In the shipping line’s Asia-Pacific market update, Maersk continues to see 12-15% of global container ship capacity taken out of the market, but can also see an improvement in equipment availability.

Its container outlook for Q1 2022 wrote, “We expect space to remain tight throughout Lunar New Year due to capacity reductions caused by port and vessel delays.

“The equipment situation is improving as we have continued to in-fleet containers and get more empty equipment back to Asia. We still see shortages in some locations in the lead up to Lunar New Year, but the situation has improved from last update.”

One potential impact on future capacity is Chinese power shortages, as key manufacturing areas in China including Guangdong, Jiangsu and Zhejiang have been affected by electricity rationing with about 20 of the 31 provinces in China having been impacted to varying degrees.

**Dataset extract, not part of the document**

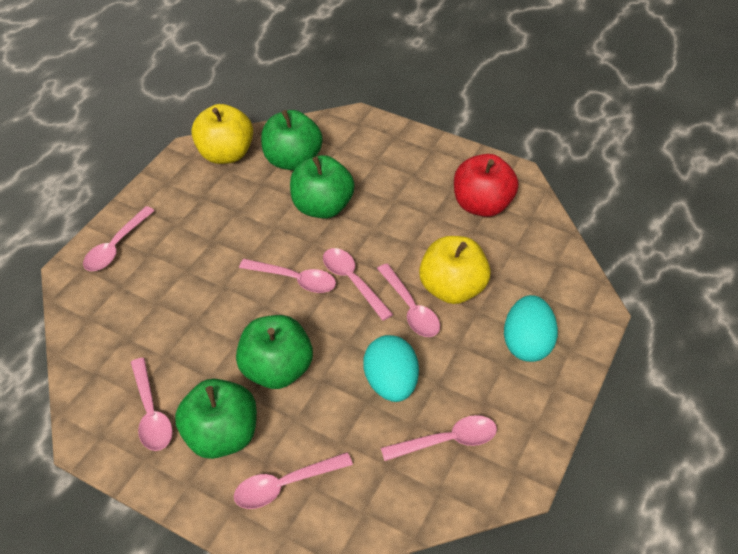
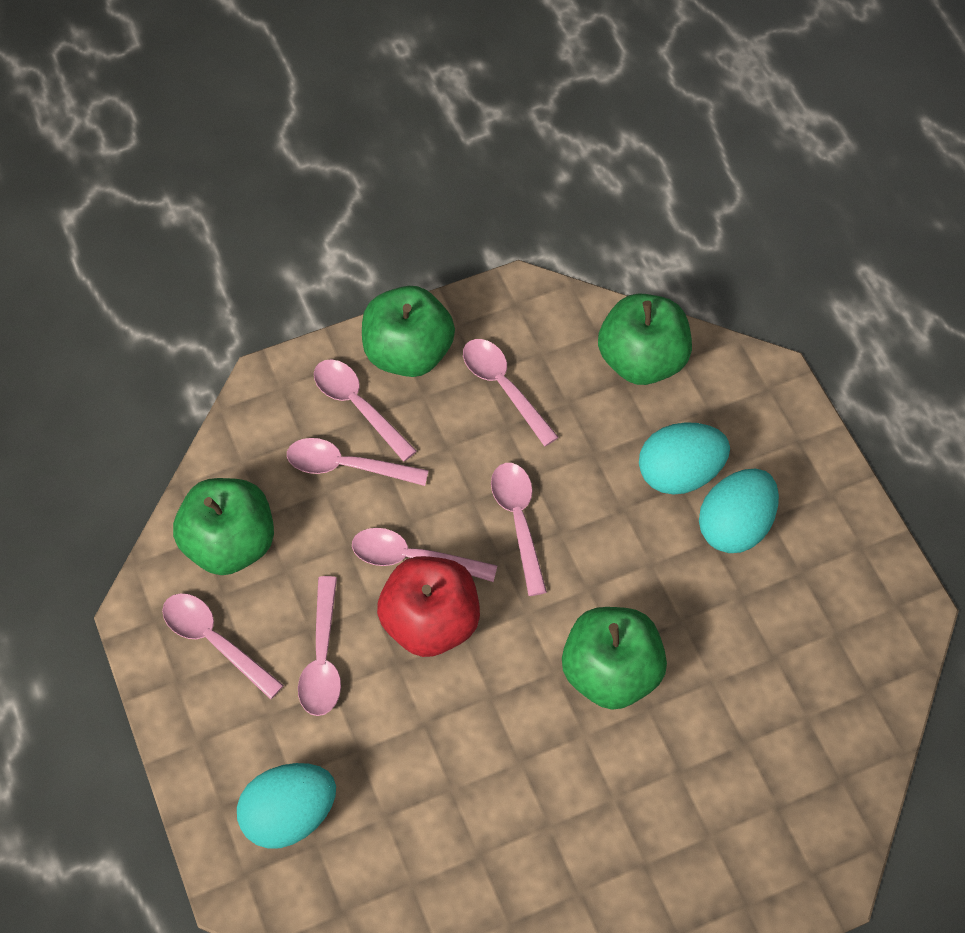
turquoise egg: [363,335,419,402] [504,295,558,362] = 2 -> [237,763,336,848] [639,422,730,495] [699,469,779,553] = 3
yellow apple: [191,104,253,164] [419,236,491,304] = 2 -> none = 0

The shortages have been caused by several factors including high coal prices, unpredictable weather patterns and the introduction of tougher energy and emissions, the line outlined..

For Asia’s import/export demand and supply outlook, demand remains strong overall, although the firm is seeing “some flattening” of demand growth at certain destinations.

“There is a significant order backlog that will keep export markets full, but space will remain very tight. The impact on Chinese exports due to the power restrictions is expected to be minor but imports are soft in certain segments, including wood and timber, due to the ripple effect from power controls,” Maersk added.

On some ports specifically, Tanjung Pelapas in Malaysia is experiencing “critical” congestion, impacting cargo acceptance to some South East Asia destinations.

The Ports of Los Angeles and Long Beach continue to undergo severe stress with around 80 container ships waiting at anchor in mid-November. Waiting times are up to 25 days.

Further north on the US West Coast, the Port of Seattle is experiencing a 21 day average waiting time for vessels queuing to berth.

Anne-Sophie Zerlang Karlsen, Head of Asia Pacific Ocean Customer Logistics, commented, “Restoring reliability for our customers supply chains continue to be our highest priority in Maersk – it is a difficult environment where congestions continue to intensify in many of the key ports, but Maersk will continue investing where it has the largest impact for our customers.”

The well-documented ongoing congestion in ports including Los AngelesLong Beach, and Felixstowe is causing significant levels of vessels waiting at anchor leading the issue to snowball in some areas.